Please print nothing but the lines from the one with "私的使用のための複製や引用など著作権法上認められた場合を" to the last line of the records below, and omit pictures.

## Dataset entries
[Start of Attachment]

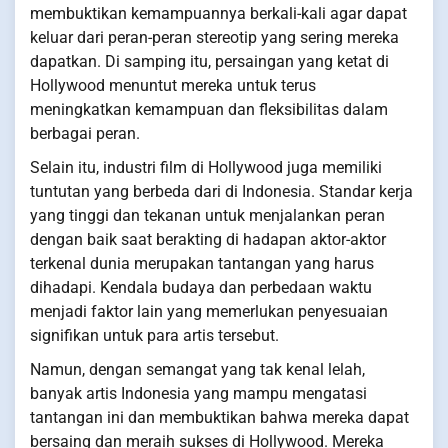
membuktikan kemampuannya berkali-kali agar dapat
keluar dari peran-peran stereotip yang sering mereka
dapatkan. Di samping itu, persaingan yang ketat di
Hollywood menuntut mereka untuk terus
meningkatkan kemampuan dan fleksibilitas dalam
berbagai peran.
Selain itu, industri film di Hollywood juga memiliki
tuntutan yang berbeda dari di Indonesia. Standar kerja
yang tinggi dan tekanan untuk menjalankan peran
dengan baik saat berakting di hadapan aktor-aktor
terkenal dunia merupakan tantangan yang harus
dihadapi. Kendala budaya dan perbedaan waktu
menjadi faktor lain yang memerlukan penyesuaian
signifikan untuk para artis tersebut.
Namun, dengan semangat yang tak kenal lelah,
banyak artis Indonesia yang mampu mengatasi
tantangan ini dan membuktikan bahwa mereka dapat
bersaing dan meraih sukses di Hollywood. Mereka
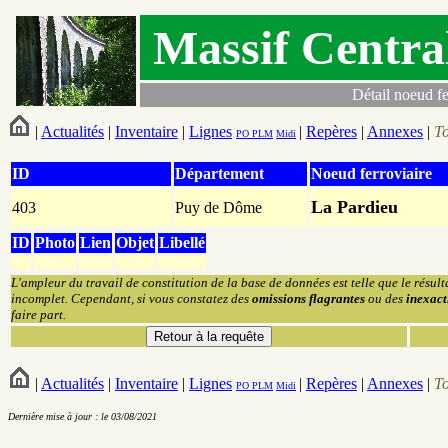
Massif Centra
Détail noeud fe
|
Actualités
|
Inventaire
|
Lignes
|
Repères
|
Annexes
|
T
PO
PLM
Midi
ID
Département
Noeud ferroviaire
La Pardieu
403
Puy de Dôme
ID
Photo
Lien
Objet
Libellé
L'ampleur du travail de constitution de la base de données est telle que le résult
incomplet. Cependant, si vous constatez des
omissions flagrantes
ou des
inexact
faire part.
|
Actualités
|
Inventaire
|
Lignes
|
Repères
|
Annexes
|
T
PO
PLM
Midi
Dernière mise à jour : le 03/08/2021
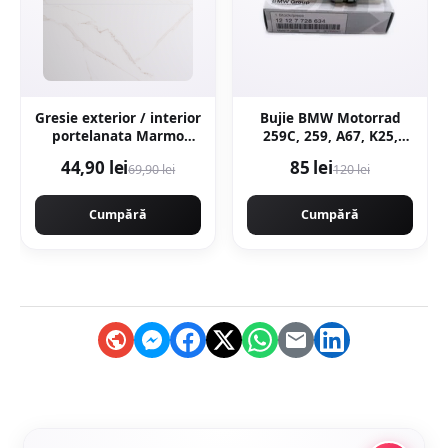
Gresie exterior / interior
Bujie BMW Motorrad
portelanata Marmo
259C, 259, A67, K25,
Gold 59 5 x 119 5 cm
K26, K27, K28, K29, K30,
44,90 lei
85 lei
69,90 lei
120 lei
lucioasa rectificata tip
R21, R22, R28
marmura
Cumpără
Cumpără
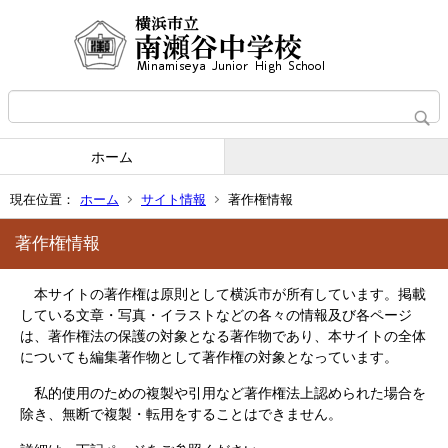
ホーム
現在位置：
ホーム
サイト情報
著作権情報
著作権情報
本サイトの著作権は原則として横浜市が所有しています。掲載
している文章・写真・イラストなどの各々の情報及び各ページ
は、著作権法の保護の対象となる著作物であり、本サイトの全体
についても編集著作物として著作権の対象となっています。
私的使用のための複製や引用など著作権法上認められた場合を
除き、無断で複製・転用をすることはできません。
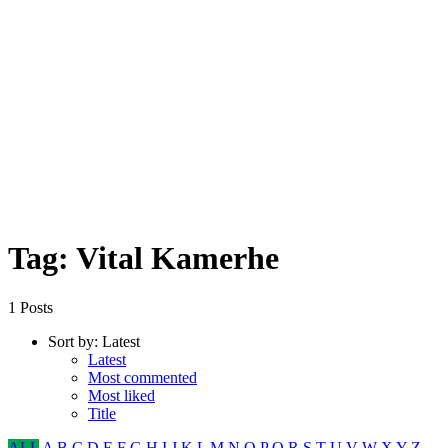
Tag: Vital Kamerhe
1 Posts
Sort by:
Latest
Latest
Most commented
Most liked
Title
ALL
A
B
C
D
E
F
G
H
I
J
K
L
M
N
O
P
Q
R
S
T
U
V
W
X
Y
Z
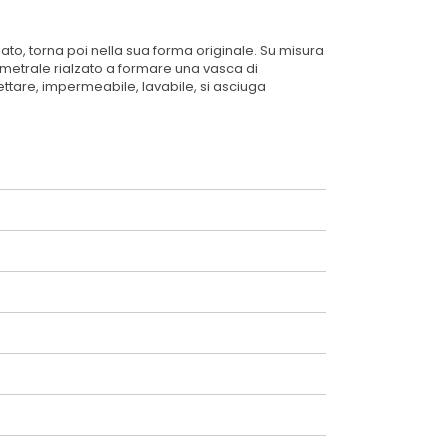
ato, torna poi nella sua forma originale. Su misura
imetrale rialzato a formare una vasca di
ettare, impermeabile, lavabile, si asciuga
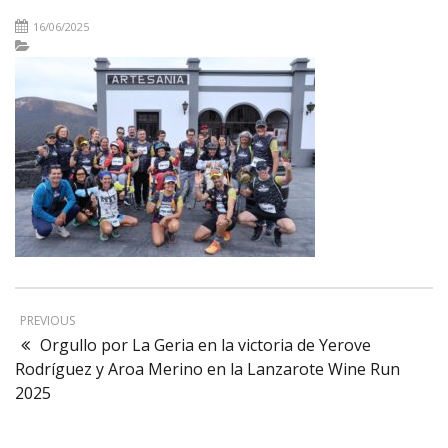
16/06/2025
PREVIOUS
Orgullo por La Geria en la victoria de Yerove
Rodríguez y Aroa Merino en la Lanzarote Wine Run
2025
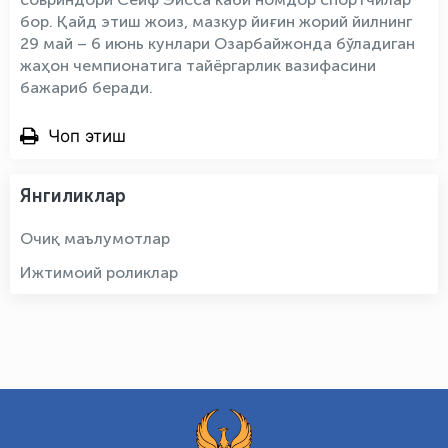
бор. Қайд этиш жоиз, мазкур йиғин жорий йилнинг
29 май – 6 июнь кунлари Озарбайжонда бўладиган
жаҳон чемпионатига тайёргарлик вазифасини
бажариб беради.
Чоп этиш
Янгиликлар
Очиқ маълумотлар
Ижтимоий роликлар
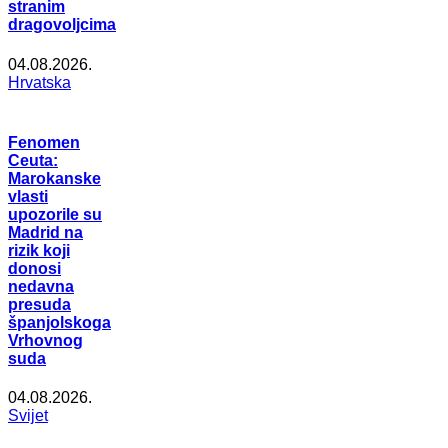
stranim
dragovoljcima
04.08.2026.
Hrvatska
Fenomen
Ceuta:
Marokanske
vlasti
upozorile su
Madrid na
rizik koji
donosi
nedavna
presuda
španjolskoga
Vrhovnog
suda
04.08.2026.
Svijet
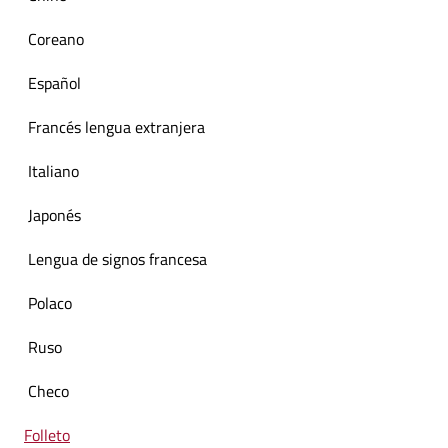
Coreano
Español
Francés lengua extranjera
Italiano
Japonés
Lengua de signos francesa
Polaco
Ruso
Checo
Folleto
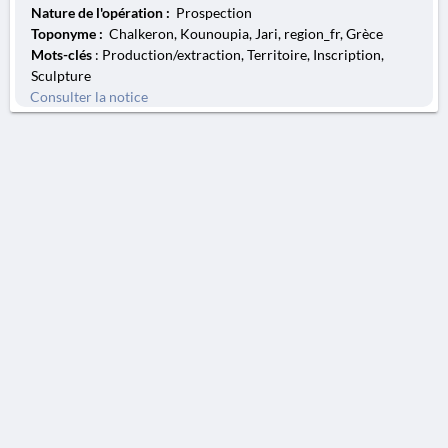
Nature de l'opération :
Prospection
Toponyme :
Chalkeron, Kounoupia, Jari, region_fr, Grèce
Mots-clés
: Production/extraction, Territoire, Inscription,
Sculpture
Consulter la notice
AVERTISSEMENT
La Chronique des fouilles en ligne ne constitue en aucun cas une publication des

[End of Attachment]

## Answer box
私的使用のための複製や引用など著作権法上認められた場合を
除き、無断で複製・転用をすることはできません。
Tag: Vital Kamerhe
1 Posts
Sort by:
Latest
Latest
Most commented
Most liked
Title
ALL
A
B
C
D
E
F
G
H
I
J
K
L
M
N
O
P
Q
R
S
T
U
V
W
X
Y
Z
ato, torna poi nella sua forma originale. Su misura
imetrale rialzato a formare una vasca di
ettare, impermeabile, lavabile, si asciuga
16/06/2025
PREVIOUS
Orgullo por La Geria en la victoria de Yerove
Rodríguez y Aroa Merino en la Lanzarote Wine Run
2025
бор. Қайд этиш жоиз, мазкур йиғин жорий йилнинг
29 май – 6 июнь кунлари Озарбайжонда бўладиган
жаҳон чемпионатига тайёргарлик вазифасини
бажариб беради.
Чоп этиш
Янгиликлар
Очиқ маълумотлар
Ижтимоий роликлар
stranim
dragovoljcima
04.08.2026.
Hrvatska
Fenomen
Ceuta:
Marokanske
vlasti
upozorile su
Madrid na
rizik koji
donosi
nedavna
presuda
španjolskoga
Vrhovnog
suda
04.08.2026.
Svijet
Coreano
Español
Francés lengua extranjera
Italiano
Japonés
Lengua de signos francesa
Polaco
Ruso
Checo
Folleto
Nature de l'opération :
Prospection
Toponyme :
Chalkeron, Kounoupia, Jari, region_fr, Grèce
Mots-clés
: Production/extraction, Territoire, Inscription,
Sculpture
Consulter la notice
AVERTISSEMENT
La Chronique des fouilles en ligne ne constitue en aucun cas une publication des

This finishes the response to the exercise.